Michael Redhill is a novelist, poet, playwright and former publisher of Brick Magazine. He is the author of Bellevue Square – which won the 2017 Scotiabank Giller Prize – Consolation and Martin Sloane, which was a finalist for the 2001 Giller Prize; the short story collection Fidelity; and the poetry collection Light-Crossing, among other acclaimed works. He lives in Toronto, Ontario.
Seth is the cartoonist behind the comic book series Palookaville, which started in the stone age as a pamphlet and is now a semi-annual hardcover. His comics have appeared in The New York Times Magazine, Best American Comics, and McSweeneys Quarterly. His illustrations have appeared in numerous publications including the cover of The New Yorker, The Walrus, and Canadian Notes & Queries. He is also Lemony Snicket’s partner for the new young readers series, All the Wrong Questions, and has illustrated and designed a new, deluxe edition of Stephen Leacock’s Sunshine Sketches of a Little Town. He is the designer for several classic comics reprint series, notably collections of work by Charles Schulz, John Stanley, and Doug Wright. His graphic novel Clyde Fans was longlisted for the 2020 Scotiabank Giller Prize.
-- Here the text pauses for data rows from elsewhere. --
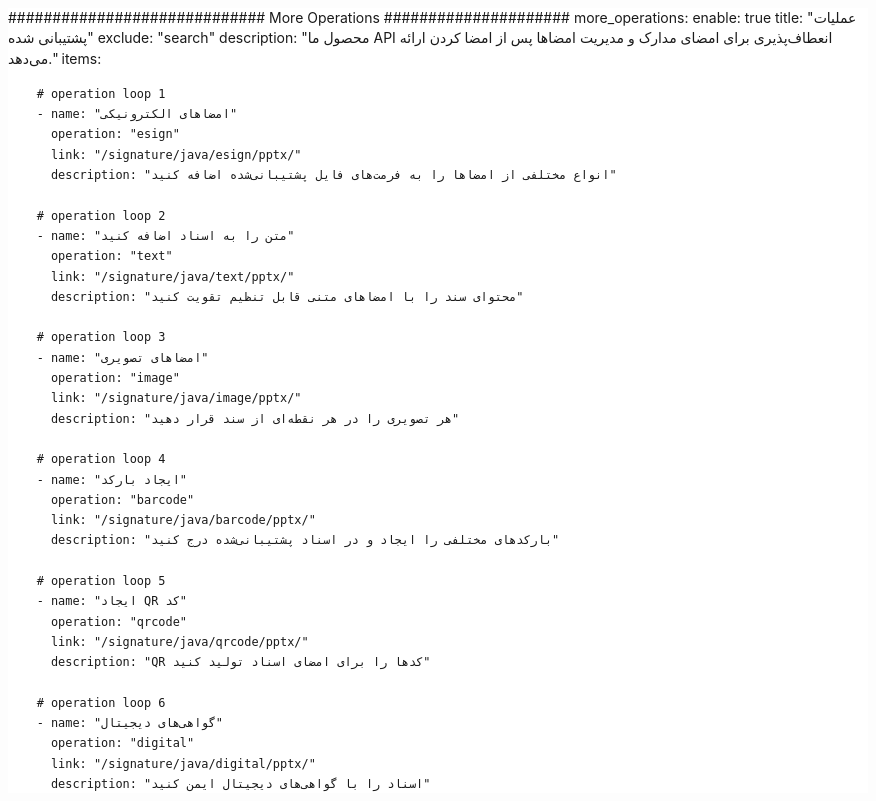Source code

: 
############################# More Operations #####################
more_operations:
    enable: true
    title: "عملیات پشتیبانی شده"
    exclude: "search"
    description: "محصول ما API انعطاف‌پذیری برای امضای مدارک و مدیریت امضاها پس از امضا کردن ارائه می‌دهد."
    items: 
          
        # operation loop 1
        - name: "امضاهای الکترونیکی"
          operation: "esign"
          link: "/signature/java/esign/pptx/"
          description: "انواع مختلفی از امضاها را به فرمت‌های فایل پشتیبانی‌شده اضافه کنید"

        # operation loop 2
        - name: "متن را به اسناد اضافه کنید"
          operation: "text"
          link: "/signature/java/text/pptx/"
          description: "محتوای سند را با امضاهای متنی قابل تنظیم تقویت کنید"

        # operation loop 3
        - name: "امضاهای تصویری"
          operation: "image"
          link: "/signature/java/image/pptx/"
          description: "هر تصویری را در هر نقطه‌ای از سند قرار دهید"

        # operation loop 4
        - name: "ایجاد بارکد"
          operation: "barcode"
          link: "/signature/java/barcode/pptx/"
          description: "بارکدهای مختلفی را ایجاد و در اسناد پشتیبانی‌شده درج کنید"

        # operation loop 5
        - name: "ایجاد QR کد"
          operation: "qrcode"
          link: "/signature/java/qrcode/pptx/"
          description: "QR کدها را برای امضای اسناد تولید کنید"
          
        # operation loop 6
        - name: "گواهی‌های دیجیتال"
          operation: "digital"
          link: "/signature/java/digital/pptx/"
          description: "اسناد را با گواهی‌های دیجیتال ایمن کنید"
The full itinerary for the 2021 Scotiabank Giller Prize Power Panels is:
February – Black History Month
March – International Women’s Day
April – Graphic novels
May – Asian Heritage Month
June – National Indigenous History Month
July – LGBTQ+
August – The Art of Translation
Visit www.scotiabankgillerprize.com for more information and to register for this Giller Power Panel and the ones to follow.
About the Prize
The Giller Prize, founded by Jack Rabinovitch in 1994, highlights the very best in Canadian fiction year after year. In 2005, the prize teamed up with Scotiabank who increased the winnings four-fold. The Scotiabank Giller Prize now awards $100,000 annually to the author of the best Canadian novel or short story collection published in English, and $10,000 to each of the finalists. The award is named in honour of the late literary journalist Doris Giller by her husband Toronto businessman Jack Rabinovitch, who passed away in August 2017.